SOCIAL RESPONSIBILITY
"A New Way of Doing Things…"


"Social responsibility is an ethical or ideological theory that an entity - whether it is a government, corporation, organization or individual - has a responsibility to society at large." (Wikipedia)
 

Social Responsibility – A New Way of Looking at Supporting the Disadvantaged

Global Public Health Innovations (GPHI) is a corporation dedicated to conducting interventions based on social responsibility. At GPHI, this means our interventions are based on values that ensure social responsibility rather than assistance dependency. "Assistance dependency" essentially means that communities have given up on their own abilities and have stopped believing they can help themselves. Social responsibility, on the other hand, calls upon the responsibility that individuals, companies, corporations, agencies/organizations (e.g., CBO's and NGO's), governments, and foundations have towards society as a whole.

Assistance dependency is like a house built on an unstable foundation, it does not last! Rather it leads to short term impacts with few long term changes. Current literature points to the ineffectiveness of assistance dependency and calls for a new approach (Anderson 1999, Anderson and Woodrow 1998, Moyo 2009, Gill 2010). To this end, GPHI's initiatives are built on solid foundations. GPHI initially identifies existing capacities by recognizing that all humans, regardless of their plight, have capacities and that community ownership is required to sustain efforts. Ownership, however, is not a simple undertaking.

Through GPHI's 360° Village and Urban Innovations, we work with communities to ensure that support is relevant to the local population, is modified for local implementation based on needs, and is support that the local population is keen to implement.
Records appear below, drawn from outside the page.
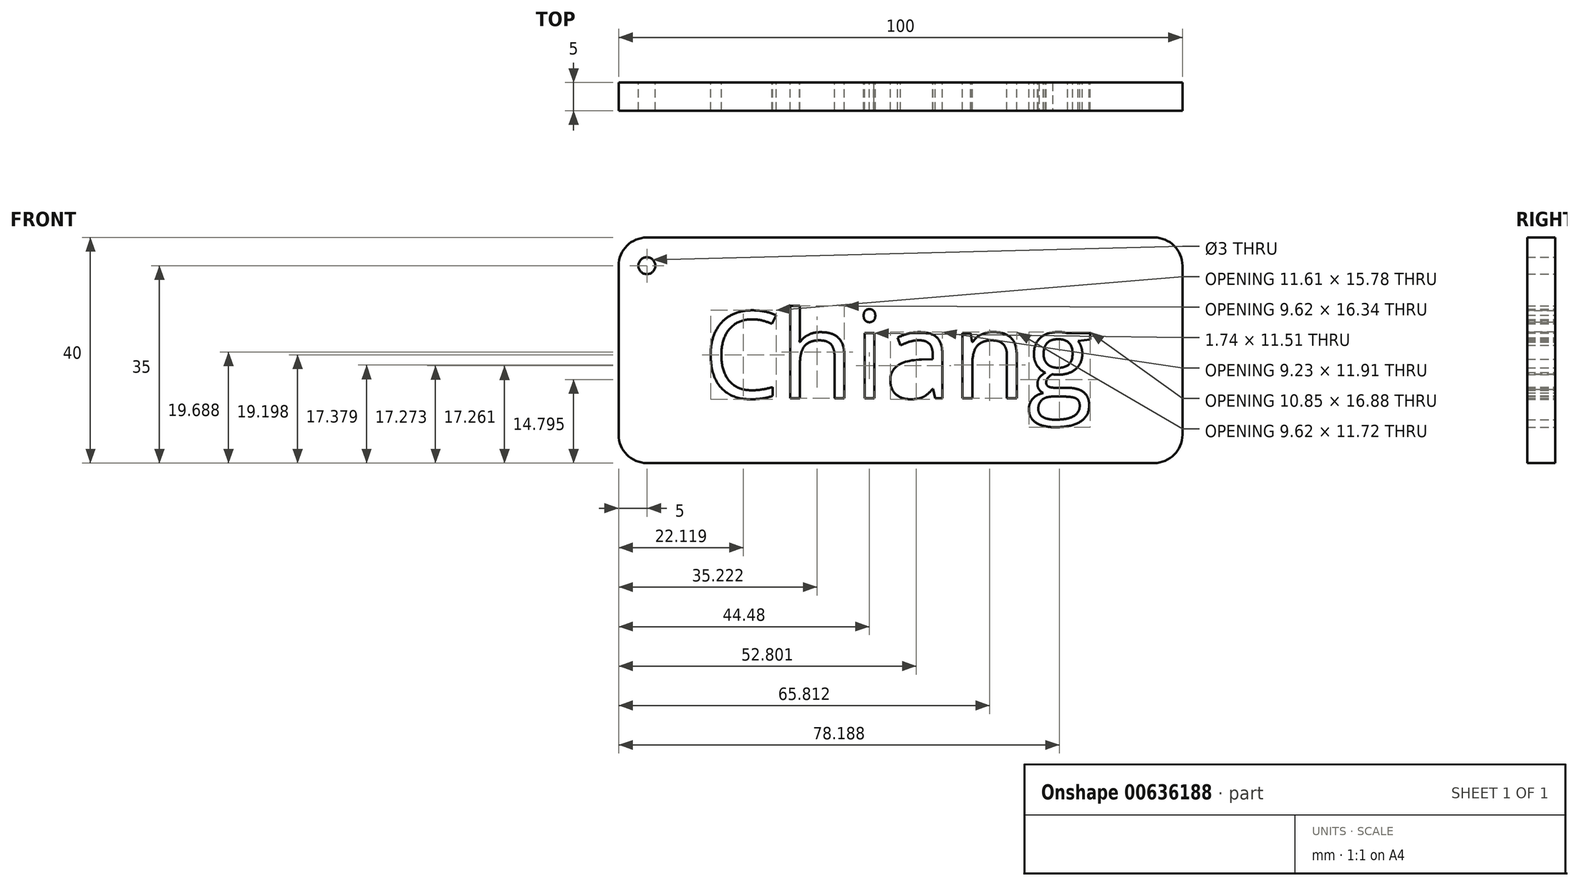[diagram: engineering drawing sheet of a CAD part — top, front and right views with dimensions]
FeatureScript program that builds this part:
annotation { "Feature Type Name" : "Feature", "Feature Type Description" : "" }
export const myFeature = defineFeature(function(context is Context, id is Id, definition is map)
    precondition{}
    {
        {
            var Q0;
            Q0=qCreatedBy(makeId("Front.planeOp"),FACE);
            var sketch = newSketch(context, id + "F0", { "sketchPlane" : qUnion([Q0])});
            skLineSegment(sketch, "E0.bottom", {"start": v(5, 0) * mm, "end": v(95, 0) * mm});
            skLineSegment(sketch, "E0.top", {"start": v(5, 40) * mm, "end": v(95, 40) * mm});
            skLineSegment(sketch, "E0.left", {"start": v(0, 5) * mm, "end": v(0, 35) * mm});
            skLineSegment(sketch, "E0.right", {"start": v(100, 5) * mm, "end": v(100, 35) * mm});
            skPoint(sketch, "E1.visualSharp", {"position": v(0, 40) * mm});
            skArc(sketch, "E1.filletArc", {"start": v(5, 40) * mm, "mid": v(1.46, 38.54) * mm, "end": v(0, 35) * mm});
            skPoint(sketch, "E2.visualSharp", {"position": v(0, 0) * mm});
            skArc(sketch, "E2.filletArc", {"start": v(0, 5) * mm, "mid": v(1.46, 1.46) * mm, "end": v(5, 0) * mm});
            skPoint(sketch, "E3.visualSharp", {"position": v(100, 0) * mm});
            skArc(sketch, "E3.filletArc", {"start": v(95, 0) * mm, "mid": v(98.54, 1.46) * mm, "end": v(100, 5) * mm});
            skPoint(sketch, "E4.visualSharp", {"position": v(100, 40) * mm});
            skArc(sketch, "E4.filletArc", {"start": v(100, 35) * mm, "mid": v(98.54, 38.54) * mm, "end": v(95, 40) * mm});
            skCircle(sketch, "E5", {"center": v(5, 35) * mm, "radius": 1.5 * mm});
            skLineSegment(sketch, "E6", {"start": v(5, 35) * mm, "end": v(5, 40) * mm, "construction": true});
            skLineSegment(sketch, "E7", {"start": v(5, 35) * mm, "end": v(0, 35) * mm, "construction": true});
            skText(sketch, "E8", { "text": "Chiang", "fontName": "OpenSans-Regular.ttf"});
            skLineSegment(sketch, "E9", {"start": v(15, 27) * mm, "end": v(15, 40) * mm, "construction": true});
            skLineSegment(sketch, "E10", {"start": v(15, 27) * mm, "end": v(0, 27) * mm, "construction": true});
            const initialGuessF0  = {"E8": [0.015, 0.01152, 1, 0, 0.01548]};
            skSetInitialGuess(sketch, initialGuessF0);
            skSolve(sketch);
        }
        {
            var Q0;
            Q0 = qSketchRegion(id + "F0", true);
            var Q1;
            Q1=makeQuery(id+"F0.imprint","IMPRINT",FACE,{"disambiguationData":[TD([[makeQuery(id+"F0.imprint","IMPRINT",EDGE,{"derivedFrom":sQuery(id+"F0.wireOp",EDGE,"E8.sketch_text.stroke-127")}),1.0]])]});
            var Q2;
            Q2=makeQuery(id+"F0.imprint","IMPRINT",FACE,{"disambiguationData":[TD([[makeQuery(id+"F0.imprint","IMPRINT",EDGE,{"derivedFrom":sQuery(id+"F0.wireOp",EDGE,"E8.sketch_text.stroke-118")}),1.0]])]});
            extrude(context, id + "F1", {"entities" : qUnion([Q0, Q1, Q2]), "depth" : 5 * mm, "offsetDistance" : 25 * mm});
        }
    });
At GPHI, we:

  • Bring experience and expertise from diverse countries and settings worldwide.
  • Identify community capacities and encourage, support and validate their move to action.
  • Offer communities a plethora of options for moving ahead in a myriad of fields to tackle the challenges they have identified as most pressing.
  • Eliminate the possibility of donor dependency or aid/assistance dependency and ensure that the foundation for any support provided is solid from the beginning.
  • Work WITH communities not simply in communities.
  • Bring expertise in the form of trainings, capacity building, technical instructions, and side-by-side support.
  • Document progress made and challenges encountered in order to continually improve and measure achievements.